- WHAT THIS TASK INVOLVES: Your answer must match the entries below word for word.
• • • •
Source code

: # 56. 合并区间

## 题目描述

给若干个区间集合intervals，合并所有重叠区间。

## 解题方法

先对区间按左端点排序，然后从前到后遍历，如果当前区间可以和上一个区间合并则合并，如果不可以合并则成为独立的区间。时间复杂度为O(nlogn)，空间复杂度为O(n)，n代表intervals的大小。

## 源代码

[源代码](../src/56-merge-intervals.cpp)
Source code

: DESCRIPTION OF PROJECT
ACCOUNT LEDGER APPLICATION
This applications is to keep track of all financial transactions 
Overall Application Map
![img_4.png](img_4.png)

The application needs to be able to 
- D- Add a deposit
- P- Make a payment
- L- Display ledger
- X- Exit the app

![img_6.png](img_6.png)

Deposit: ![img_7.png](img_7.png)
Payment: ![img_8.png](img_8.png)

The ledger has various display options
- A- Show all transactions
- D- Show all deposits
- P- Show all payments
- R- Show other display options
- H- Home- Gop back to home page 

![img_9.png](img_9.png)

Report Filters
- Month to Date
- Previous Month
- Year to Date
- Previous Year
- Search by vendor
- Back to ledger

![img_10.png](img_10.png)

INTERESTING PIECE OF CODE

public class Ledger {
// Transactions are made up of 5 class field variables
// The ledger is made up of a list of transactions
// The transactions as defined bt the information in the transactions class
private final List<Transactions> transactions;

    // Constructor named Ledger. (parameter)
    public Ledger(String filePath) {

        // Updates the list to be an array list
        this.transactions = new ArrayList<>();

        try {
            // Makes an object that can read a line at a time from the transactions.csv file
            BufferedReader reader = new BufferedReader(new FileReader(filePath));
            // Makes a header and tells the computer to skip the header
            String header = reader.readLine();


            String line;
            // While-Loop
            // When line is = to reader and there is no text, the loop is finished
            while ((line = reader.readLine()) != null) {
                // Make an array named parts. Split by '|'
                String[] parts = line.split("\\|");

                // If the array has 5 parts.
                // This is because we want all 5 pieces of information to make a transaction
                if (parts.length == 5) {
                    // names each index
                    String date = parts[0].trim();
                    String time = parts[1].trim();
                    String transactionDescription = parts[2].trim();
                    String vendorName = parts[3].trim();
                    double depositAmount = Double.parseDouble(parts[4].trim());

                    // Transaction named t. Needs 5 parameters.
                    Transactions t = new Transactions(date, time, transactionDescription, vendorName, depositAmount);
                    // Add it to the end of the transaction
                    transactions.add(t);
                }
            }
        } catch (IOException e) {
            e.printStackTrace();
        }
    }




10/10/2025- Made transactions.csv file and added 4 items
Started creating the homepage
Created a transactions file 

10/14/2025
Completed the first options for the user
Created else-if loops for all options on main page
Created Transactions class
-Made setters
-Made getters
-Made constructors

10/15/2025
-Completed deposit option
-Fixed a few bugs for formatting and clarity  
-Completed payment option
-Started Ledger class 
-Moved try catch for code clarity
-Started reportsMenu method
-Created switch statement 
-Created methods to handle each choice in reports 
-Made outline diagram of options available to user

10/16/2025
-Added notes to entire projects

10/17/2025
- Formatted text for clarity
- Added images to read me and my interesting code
• • • •
- OUTPUT OF THE TASK:
Source code

: # 56. 合并区间

## 题目描述

给若干个区间集合intervals，合并所有重叠区间。

## 解题方法

先对区间按左端点排序，然后从前到后遍历，如果当前区间可以和上一个区间合并则合并，如果不可以合并则成为独立的区间。时间复杂度为O(nlogn)，空间复杂度为O(n)，n代表intervals的大小。

## 源代码

[源代码](../src/56-merge-intervals.cpp)
Source code

: DESCRIPTION OF PROJECT
ACCOUNT LEDGER APPLICATION
This applications is to keep track of all financial transactions 
Overall Application Map
![img_4.png](img_4.png)

The application needs to be able to 
- D- Add a deposit
- P- Make a payment
- L- Display ledger
- X- Exit the app

![img_6.png](img_6.png)

Deposit: ![img_7.png](img_7.png)
Payment: ![img_8.png](img_8.png)

The ledger has various display options
- A- Show all transactions
- D- Show all deposits
- P- Show all payments
- R- Show other display options
- H- Home- Gop back to home page 

![img_9.png](img_9.png)

Report Filters
- Month to Date
- Previous Month
- Year to Date
- Previous Year
- Search by vendor
- Back to ledger

![img_10.png](img_10.png)

INTERESTING PIECE OF CODE

public class Ledger {
// Transactions are made up of 5 class field variables
// The ledger is made up of a list of transactions
// The transactions as defined bt the information in the transactions class
private final List<Transactions> transactions;

    // Constructor named Ledger. (parameter)
    public Ledger(String filePath) {

        // Updates the list to be an array list
        this.transactions = new ArrayList<>();

        try {
            // Makes an object that can read a line at a time from the transactions.csv file
            BufferedReader reader = new BufferedReader(new FileReader(filePath));
            // Makes a header and tells the computer to skip the header
            String header = reader.readLine();


            String line;
            // While-Loop
            // When line is = to reader and there is no text, the loop is finished
            while ((line = reader.readLine()) != null) {
                // Make an array named parts. Split by '|'
                String[] parts = line.split("\\|");

                // If the array has 5 parts.
                // This is because we want all 5 pieces of information to make a transaction
                if (parts.length == 5) {
                    // names each index
                    String date = parts[0].trim();
                    String time = parts[1].trim();
                    String transactionDescription = parts[2].trim();
                    String vendorName = parts[3].trim();
                    double depositAmount = Double.parseDouble(parts[4].trim());

                    // Transaction named t. Needs 5 parameters.
                    Transactions t = new Transactions(date, time, transactionDescription, vendorName, depositAmount);
                    // Add it to the end of the transaction
                    transactions.add(t);
                }
            }
        } catch (IOException e) {
            e.printStackTrace();
        }
    }




10/10/2025- Made transactions.csv file and added 4 items
Started creating the homepage
Created a transactions file 

10/14/2025
Completed the first options for the user
Created else-if loops for all options on main page
Created Transactions class
-Made setters
-Made getters
-Made constructors

10/15/2025
-Completed deposit option
-Fixed a few bugs for formatting and clarity  
-Completed payment option
-Started Ledger class 
-Moved try catch for code clarity
-Started reportsMenu method
-Created switch statement 
-Created methods to handle each choice in reports 
-Made outline diagram of options available to user

10/16/2025
-Added notes to entire projects

10/17/2025
- Formatted text for clarity
- Added images to read me and my interesting code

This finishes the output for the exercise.